We also have a monthly fixed operations cost, but as our scale grows, that becomes less and less material until the only cost that really matters is the incremental per-DAU cost – and we’ve set our prices so we can be profitable at scale, even while offering prices that are comparable or even cheaper than what our developers would see if they tried to operate themselves.
DFC: Back in August you said PlayFab had two-dozen clients. How many clients do you have now and please name some of them.
James: More than 500 game developers have signed up for an account. Of those, more than 40 game titles are generating the sort of daily API activity on our back-end services indicative of titles that we expect to launch in the next three to nine months. We are not yet naming individual new developers, however.
DFC: PlayFab received $2.5 million in funding this year. How many clients do you need to sign in order to break even and move toward profitability?
James: It’s not a question of how many clients, it’s a question of how much total traffic, since we charge based on DAU. We can reach breakeven with a long tail of many small developers, a handful of big titles, or a blend. We’re pursuing both ends of that spectrum at the moment – we think we can and should satisfy both.
DFC: The PlayFab Game Manager supports iOS, Android, Facebook and PC content. What is the percentage breakdown between platforms of the games you are servicing?
James: And don’t forget consoles. One of our marquee titles, Loadout, is launching on PS4 in December, and we’re powering the back-end features for that too. That said, mobile is for sure the biggest platform we’re seeing – about 80% of new titles we’re servicing are on mobile. And most of those mobile titles are on both iOS and Android.
DFC: What would it take you to support Linux and are you leaning in that direction?
James: We’re not seeing any requests for Linux support on the client side at all. The next platforms we add will probably be Kindle and Windows Phone – we do get requests for those.
DFC: PlayFab supports game development engines such as Unity, Unreal, Cocos2d-x and Xamarin. What does that mean and how do you integrate with these engines?
James: At a minimum it means we provide SDKs that can be included in those engines and make it much easier for developers using those engines to call and use our services from their games. We’re also looking at going deeper with some engines to make it even easier to use PlayFab – such as building in certain features automatically so you don’t even need to write any code at all.
DFC: Can your clients only use these engines in order to work with PlayFab? If not, what tools do you use to help client developers integrate with your services?
James: No, because we also provide a Restful Web API, our services can be used from pretty much any platform out there. We’re aggressively platform agnostic.
DFC: What international markets can you currently support?
James: Currently we have server hosting in the U.S., Europe, Singapore, Japan and Australia. We’re working on a project to include China early next year. China is the big one, both because of opportunity, and because of my own experience and relationships there.
DFC: To deal with different payments systems in different markets how will PlayFab have to adjust?

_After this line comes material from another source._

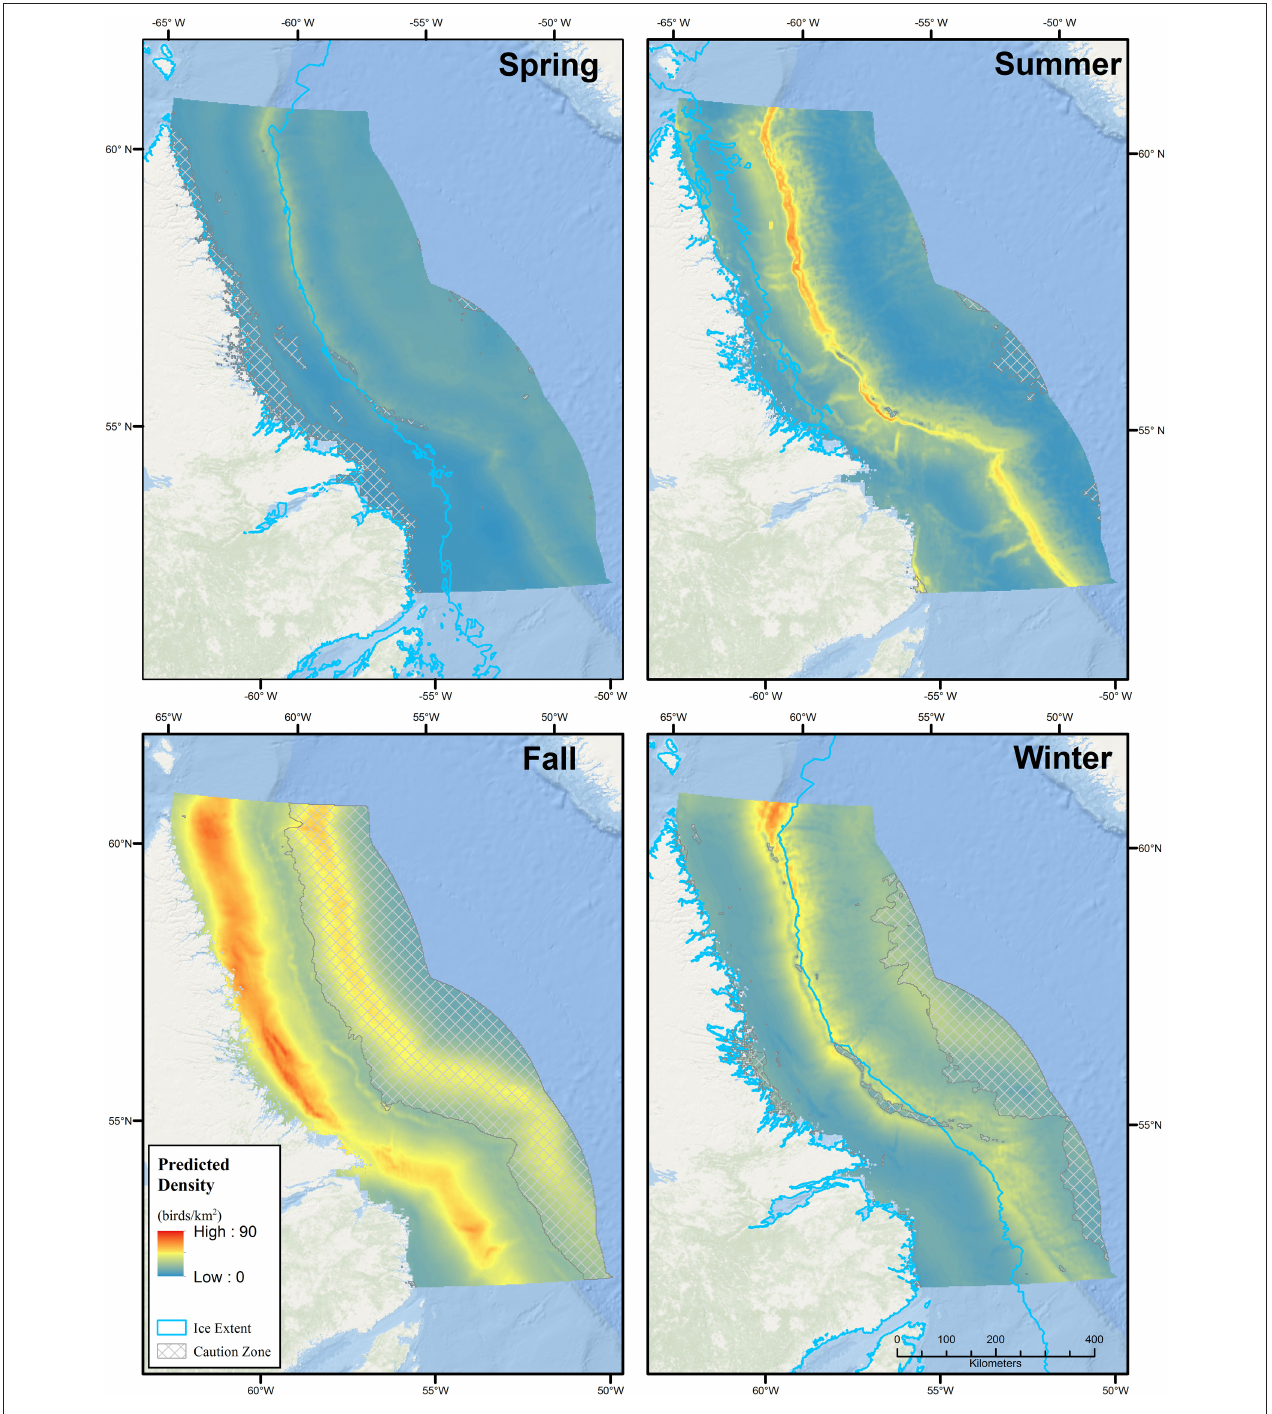
FIGURE 2 | Seasonal predicted densities of all seabirds based on Generalized Additive Models (GAMs). Areas of extrapolation beyond the range of model covariates are indicated with crosshatching. Seasons are defined as Summer (June–August), Fall (September–October), Winter (November–March), and Spring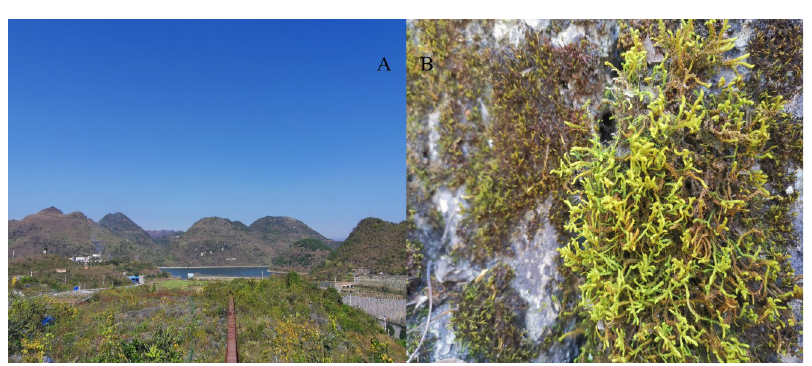
Fig 2. The map of the ecosystem of Puding karst rocky desertification ecosystem observation and research station of the chinese academy of sciences. A show the habitat of karst rocky desertification. B shows mosses in the karst rocky desertification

James: Since most of our traffic comes via mobile or Steam, the problem is simplified. Google Play, AppStore and Steam cover most of the revenue we take in. We do integrate already with AdYen, however, to cover payment methods on PC and web outside the U.S., and we’re looking at other third-party payment aggregators as well. Also for Android we’re looking at partnerships we can do with third-party Android stores – that’s especially important in China.